Но отношение зрелого Горького к самоубийцам было уже резко отрицательное. Причем до безжалостности. На самоубийство Маяковского он отозвался презрительно:
“Нашел время”. Смерть Есенина более тронула его, всколыхнув личные воспоминания о поэте. Илья Груздев с ужасом, смешанным с восторгом, писал Горькому о похоронах Есенина:
“Есенин в гробу был изумителен. Детское, страдальческое лицо, искривленные губы и чуть сведенные брови. И, странно, куда делась его внешность рязанского мальчика с примесью потасканного альфонса. Вместо этого он напомнил мне итальянца времен Возрождения. Какой благородный профиль, какие красивые руки! Это впечатление дня незабываемое на всю жизнь…
А знаете, как он повесился? Обмотал вокруг шеи веревку и другой конец взял в руку, рукой зацепившись за трубу отопления. Малейшая слабость, и он выпустил бы из руки веревку и сорвался. Но он выдержал и удавил себя”.
Горький к такому способу самоубийства отнесся спокойно и с недоверием знатока:
“То, что Вы сообщили о Есенине, и поразило меня, и еще более цветисто окрасило его в моих глазах. Это – редкий случай спокойной ярости, с коей – иногда – воля человека к самоуничтожению борется с инстинктом жизни и преодолевает его.
Едва ли я страдал когда-либо и страдаю ныне «суицидоманией» – влечением к самоубийству, – как это утверждает д-р И. Б. Талант у вас, в «Клиническом архиве», но было время, когда я весьма интересовался вопросом о самоубийстве и собирал описания наиболее характерных случаев такового. В 97 году, в Лионе, некий портной устроил в подвале у себя гильотину с зеркалом, чтоб видеть, как нож ее отрежет голову ему. Он это видел, как заключили доктора. В 94-м Кромулин, студент Новороссийского университета, снял с койки матрас, поставил под койку три зажженных свечи и решал сложное математическое вычисление, в то время, как огонь жег ему спинные позвонки и жарил мозг в них. Через 27 минут он уже не мог решать вычисление, а затем – умер. Фактов такого порядка немало, но они, на мой взгляд, имеют характер «исследовательский», как бы пародируют «научное любопытство». Случая, подобного есенинскому, – не помню. Нет ничего легче, как убить себя «сразу», вовсе не трудно уморить себя голодом, но уничтожить себя так, как это, по Вашим словам, сделано Есениным, – потребна туго натянутая и несокрушимая воля”.
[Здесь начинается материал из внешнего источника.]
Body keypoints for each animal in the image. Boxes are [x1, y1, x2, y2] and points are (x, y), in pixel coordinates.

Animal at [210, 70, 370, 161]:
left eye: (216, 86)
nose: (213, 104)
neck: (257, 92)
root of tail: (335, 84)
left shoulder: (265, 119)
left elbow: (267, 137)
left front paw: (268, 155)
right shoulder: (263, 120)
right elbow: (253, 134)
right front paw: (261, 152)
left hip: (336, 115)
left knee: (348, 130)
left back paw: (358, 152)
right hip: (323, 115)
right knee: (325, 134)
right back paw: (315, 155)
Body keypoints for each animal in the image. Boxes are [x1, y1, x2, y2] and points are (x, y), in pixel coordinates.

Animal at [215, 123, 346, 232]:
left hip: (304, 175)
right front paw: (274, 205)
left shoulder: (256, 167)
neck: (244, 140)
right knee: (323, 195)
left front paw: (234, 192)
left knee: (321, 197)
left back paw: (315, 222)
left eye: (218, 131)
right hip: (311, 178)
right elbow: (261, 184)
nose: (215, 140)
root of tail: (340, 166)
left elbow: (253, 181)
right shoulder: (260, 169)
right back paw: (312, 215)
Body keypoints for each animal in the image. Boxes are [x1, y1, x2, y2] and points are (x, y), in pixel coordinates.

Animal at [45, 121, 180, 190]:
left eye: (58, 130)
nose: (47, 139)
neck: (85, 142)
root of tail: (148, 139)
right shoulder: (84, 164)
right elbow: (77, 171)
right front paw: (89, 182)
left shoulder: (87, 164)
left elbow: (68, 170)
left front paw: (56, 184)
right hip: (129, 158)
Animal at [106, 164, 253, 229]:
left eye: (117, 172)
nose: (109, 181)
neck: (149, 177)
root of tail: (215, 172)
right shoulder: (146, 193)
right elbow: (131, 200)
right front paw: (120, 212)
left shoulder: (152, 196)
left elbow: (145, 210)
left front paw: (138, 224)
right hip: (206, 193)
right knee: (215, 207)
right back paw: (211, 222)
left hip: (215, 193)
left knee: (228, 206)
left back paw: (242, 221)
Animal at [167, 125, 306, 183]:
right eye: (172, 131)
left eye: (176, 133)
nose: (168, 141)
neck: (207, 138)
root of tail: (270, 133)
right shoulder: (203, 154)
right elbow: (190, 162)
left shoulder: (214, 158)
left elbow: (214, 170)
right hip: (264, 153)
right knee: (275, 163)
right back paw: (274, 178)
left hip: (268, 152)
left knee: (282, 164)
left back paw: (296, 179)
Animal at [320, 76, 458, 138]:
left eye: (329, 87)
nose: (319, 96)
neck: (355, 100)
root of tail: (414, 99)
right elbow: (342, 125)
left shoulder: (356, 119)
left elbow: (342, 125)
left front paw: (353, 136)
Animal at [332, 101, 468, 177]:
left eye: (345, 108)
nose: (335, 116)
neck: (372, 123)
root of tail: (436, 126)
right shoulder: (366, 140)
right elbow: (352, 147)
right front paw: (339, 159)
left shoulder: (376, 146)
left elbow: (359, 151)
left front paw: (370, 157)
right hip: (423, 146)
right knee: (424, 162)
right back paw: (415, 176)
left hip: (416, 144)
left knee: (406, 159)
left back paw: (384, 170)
Это слова знатока суицида. Они говорят о том, что вопрос о добровольном уходе из жизни сильно волновал Горького. Еще не зная философии Фридриха Ницше, он в раннем творчестве испытывал человека на прочность по ницшеанскому принципу: “Если жизнь тебе не удалась, может быть, тебе удастся смерть?” Но сам Горький тогда уже знал наверняка: ему ранняя смерть как раз не удалась.